A corrosion-detection pig (CDP) uses the magnetic flux-leakage principle with sophisticated digital signal-processing computers. It is equipped with two rows of sensors which allow differentiation between internal and external metal losses (Fig. 5).

Internal pitting was precisely detected. Some external pits and internal general corrosion were also detected in some parts of the surveyed pipelines. General corrosion appraisal had to be adjusted by external checks. The inspection of an offshore 10-in. line necessitated replacement of 1.5D bends at the receiving trap and a slight modification of the tool to pass two dents detected by the EGP.

Inspection of 16-in. and 20-in. offshore lines fitted with 1.5D 90 bends will need a complete redesign of the tool. Differentiation between internal and external corrosions will be tried with two runs, the second being carried out after modification of the magnetization system.

The use of intelligent pigs is of course easier in the newer pipelines designed for that purpose. The Rabi North pipeline was inspected last year for a reference status, 2 years after installation.

EXPERIENCE

The experience acquired by Elf Gabon over 30 years of pipeline operations leads to some conclusions concerning protection and inspection:

  • Corroded lines have been replaced with 20 km of new lines, which can be compared with the total present length of lines (1,080 km).

  • Internal corrosion was the cause of most of the trouble. It was due to CO2 in polyphasic pipes, residual oxygen and SRB in injection water pipes, and bacterial corrosion in oil pipelines.

  • External corrosion (OGJ, Apr. 1, p. 49) was limited to a few cases caused either by atmospheric marine exposure with frequent wetting or by disbanded coatings on buried pipe.

  • Performance of internal-inspection monitoring programs was generally satisfying. However, improvements are necessary for bacterial corrosion appraisal.

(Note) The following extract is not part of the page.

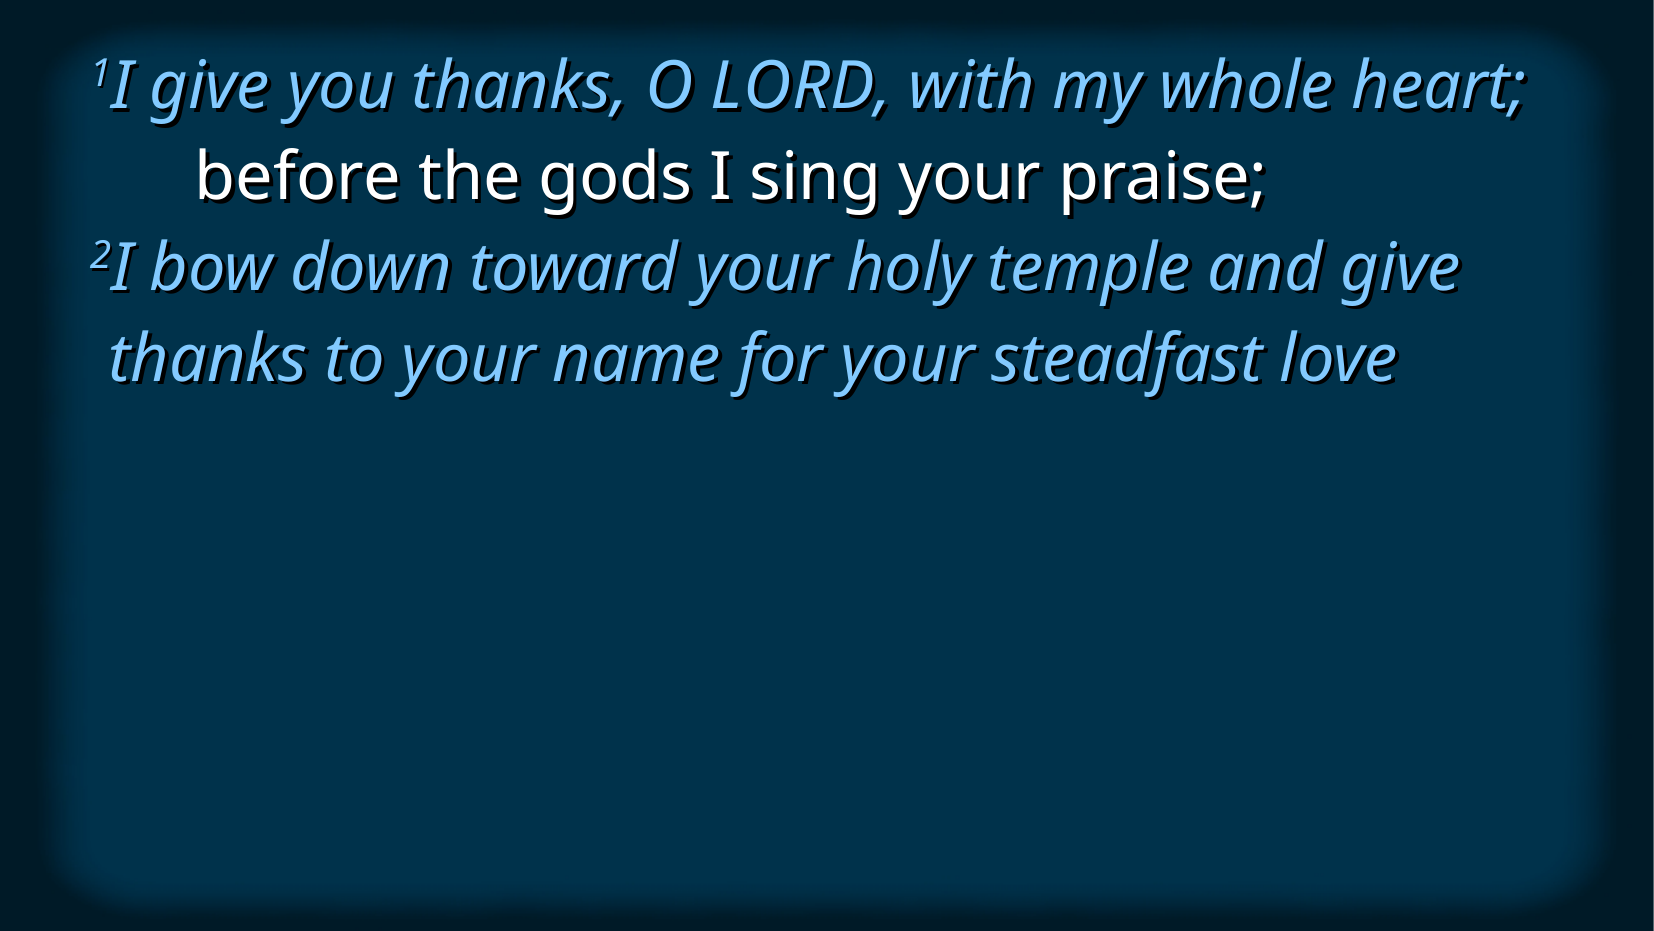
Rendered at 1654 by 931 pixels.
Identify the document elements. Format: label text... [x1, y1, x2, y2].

text_box 1I give you thanks, O LORD, with my whole heart; before the gods I sing your praise; 2I bow down toward your holy temple and give thanks to your name for your steadfast love [75, 30, 1591, 400]
picture [0, 0, 1654, 931]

  • Internal inspection with intelligent vehicles is the only way to define exactly the corrosion status of pipelines.

REFERENCES

  1. Crolet, J. L., "Acid corrosion in wells (CO,, H2S), Metallurgical aspects," Journal of Petroleum Technology, August 1983, pp. 1553-1558.

  2. Bonis, M. R., and Crolet, J. L., "The nature of the CO2 corrosion of steels in oil and gas wells, and the corresponding mechanisms," Materiaux et Techniques, February-March 1985, pp. 55-64.

  3. Bonis, M. R.. and Crolet, J. L., "Experience in the use of 13% Cr tubing in corrosive CO2 fields," Proc. International Symposium on Oilfield and Geothermal Chemistry (Phoenix, 1985), SPE paper 13552, pp. 37-44.

  4. Roche. M., Samaran, J. P., and Larcher, E., "The influence of operating conditions on the behavior of coatings exposed to petroleum fluids," Proc. 10th International Congress on Metallic Corrosion (Madras, India, 1987).